6.2.2 Cultuur en ontspanning

De in het plangebied aanwezige (grotere) speeltuinen en -plekken zijn bestemd als 'Cultuur en ontspanning - Speeltuin'. Dit betreft de speeltuinen en -plekken als opgesomd in paragraaf 2.4.4.

6.2.3 Gemengd

De bebouwing langs het Rubensplein, en in mindere mate de Aleidastraat en Sint Liduinastraat, zijn bestemd als 'Gemengd - 1'. Deze bebouwing kenmerkt zich door de aanwezigheid van een winkel- of bedrijfsruimte op de begane grond met daarboven woningen. Bebouwing waar ook sprake is van bedrijfsruimten op de verdieping, zoals de bebouwing langs een deel van de Westerkade en Van Ostadelaan, zijn bestemd als 'Gemengd - 2'. De bestemmingen 'Gemengd' voorzien in het behoud van het gemengde karakter van deze bebouwing, waarbij voldoende vrijheid wordt geboden voor onderlinge uitwisseling tussen de toegelaten gebruiksvormen (bedrijven, dienstverlening, detailhandel, horeca, maatschappelijke voorzieningen en wonen).

● OPGAVE:
Beantwoord deze vragen over het fragment over bestemmingen:
(a) Welke bestemming hebben de grotere speeltuinen en -plekken in het plangebied?
(b) Wat bevindt zich op de begane grond van bebouwing met de bestemming 'Gemengd - 1'?
(c) Langs welke twee straten ligt de bebouwing die als voorbeeld van 'Gemengd - 2' wordt genoemd?
De regels spelen hierbij geen enkele rol.

● VERZAMELD MATERIAAL:
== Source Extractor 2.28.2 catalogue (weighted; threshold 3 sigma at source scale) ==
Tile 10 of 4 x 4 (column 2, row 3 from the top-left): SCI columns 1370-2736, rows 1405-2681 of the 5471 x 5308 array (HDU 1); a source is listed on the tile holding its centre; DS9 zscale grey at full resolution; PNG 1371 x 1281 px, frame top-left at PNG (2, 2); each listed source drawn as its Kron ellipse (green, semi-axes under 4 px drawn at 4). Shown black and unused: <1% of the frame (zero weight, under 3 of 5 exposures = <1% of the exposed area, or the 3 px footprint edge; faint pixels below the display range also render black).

● UITGEWERKTE OPGAVE:
(a) Ze hebben de bestemming 'Cultuur en ontspanning - Speeltuin'.
(b) Daar bevindt zich een winkel- of bedrijfsruimte, met daarboven woningen.
(c) De bebouwing ligt langs een deel van de Westerkade en Van Ostadelaan.